Improperly stored and processed foods can cause many diseases, some of them being fatal to humans. Food industry is expected to take highest precaution in handling foods intended for the market to avoid delivery of tainted foods with serious consequences and it must be said that most processors do a reasonably good job in ensuring consumer protection investing heavily in preventive practices to stop release of suspected products in the market. Unfortunately some undesirable practices and the diverse sources from where food ingredients are sourced from different parts of the world make it difficult to avoid occasional hiccups in the form of food illness among a small group of consumers. Traceability of contamination across the food supply chain is now a priority with the industry and if a fool proof system is evolved even when food contamination is detected the source from where it emanated can be ascertained for restricting the damage to the minimum. Excellent ,fast, and reliable techniques for testing food contaminants have further enabled the industry to take maximum care to ensure food safety. In the US where reliable system of documentation of food contamination incidences exists, the consequences in terms of economic damage to the country due to food pathogens are well illustrated as seen below: 

"Salmonella causes an estimated $3.7 billion each year in medical costs for Americans, according to the latest estimates from the U.S. Department of Agriculture's Economic Research Service. That figure places Salmonella at the top of the rankings for the15 most costly foodborne illnesses. USDA says it regularly updates its cost estimates for food borne pathogens to keep policy makers and the public informed about the relative impact of food borne illness.The top 15 foodborne pathogens account for 95 percent of illnesses and deaths related to food in the U.S.
The 15 costliest foodborne pathogens are as follows:
    1. Salmonella – $3.7 billion; 1,027,561 total cases; 19,336 hospitalized; 378 deaths
    2. Toxoplasma gondii – $3.3 billion; 86,686 cases; 4,428 hospitalized; 343 deaths
    3. Listeria monocytogenes – $2.8 billion; 1,591 cases; 1,173 hospitalized; 306 deaths
    4. Norovirus – $2.3 billion; 5,461,731 cases; 14,663 hospitalized; 149 deaths
    5. Campylobacter – $1.9 billion; 845,024 cases; 8,463 hospitalized; 76 deaths
    6. Clostridium perfringens – $343 million; 965,958 cases; 438 hospitalized; 26 deaths
    7. Vibrio vulnificus - $320 million; 96 cases; 93 hospitalized; 36 deaths
    8. Yersinia enterocolitica - $278 million; 97,656 cases; 480 hospitalized; 29 deaths
    9. E. coli O157 – $271 million; 63,153 cases; 2,138 hospitalized; 30 deaths
    10. Vibrio (all other non-cholera species) - 17,564 cases; 83 hospitalized; 8 deaths
    11. Shigella – $138 million; 131,254 cases; 1,456 hospitalized; 10 deaths
    12. Cryptosporidium – $52 million; 57,616 cases; 210 hospitalized; 4 deaths
    13. Vibrio parahaemolyticus – $41 million; 34,664 cases; 100 hospitalized; 4 deaths
    14. E. coli non-O157 – $27 million; 112,752 cases; 271 hospitalized; 1 death
    15. Cyclospora – $2 million; 11,407 cases; 11 hospitalized; zero deaths
Deaths accounted for the greatest costs incurred from food poisoning.

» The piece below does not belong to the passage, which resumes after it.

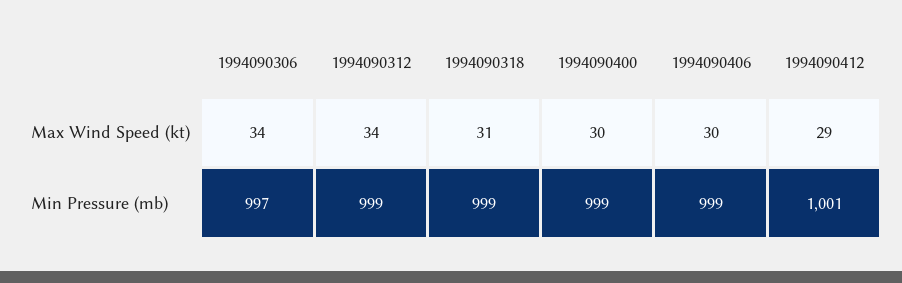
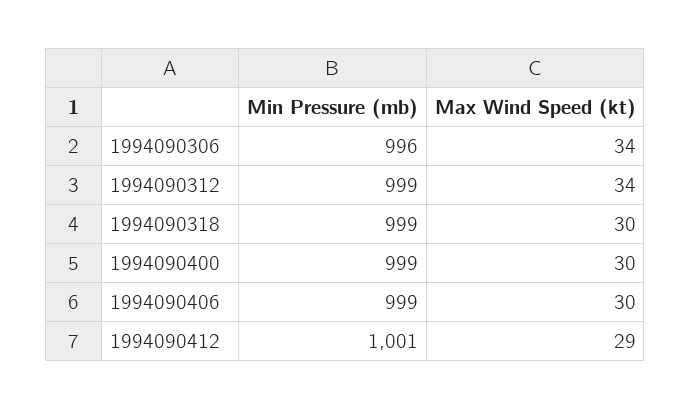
1994090318, Max Wind Speed (kt): 31 -> 30
1994090306, Min Pressure (mb): 997 -> 996

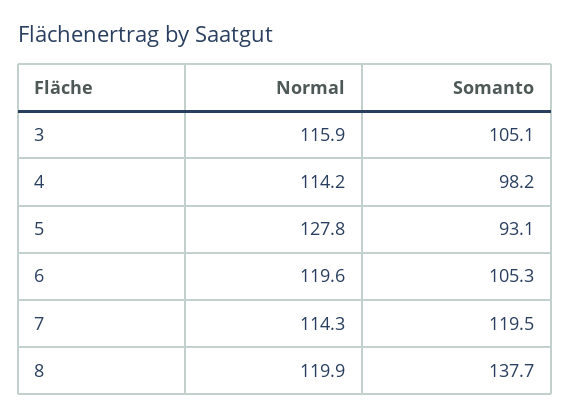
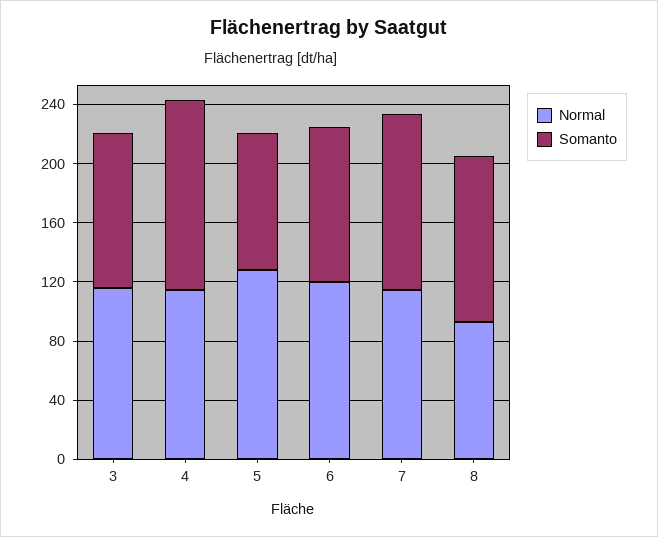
Somanto, 4: 98.2 -> 130
Normal, 8: 119.9 -> 90
Somanto, 8: 137.7 -> 110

For example, the 378 deaths attributed to Salmonella accounted for 89 percent of the total cost associated with the pathogen, despite Salmonella's 0.04-percent death rate. Other costs incurred can include medical costs, time away from work, and the societal willingness to pay to prevent deaths, USDA said. "Cost estimates of food borne illnesses have been used in the past to help inform food-safety policy discussions," the agency noted, "and these updated cost estimates will provide a foundation for economic analysis of food safety policy."
Why such colossal damage happens only in the US is some what puzzling but one can get a clue when the reporting systems regarding food safety incidences elsewhere in the world is examined. In most developing countries there is very little data base to look at when any comparison is to be drawn with the record of the US in safety vigilance. In most of the developed countries there is reliable data base though they may not be as meticulous as that practiced in the US. Probably WHO of the UN can help those countries not having data recording system vis-a-vis food poisoning to set up the same with a little bit of economic and technical help which will go a long way in tackling food related diseases through scientific surveillance and rapid response regime.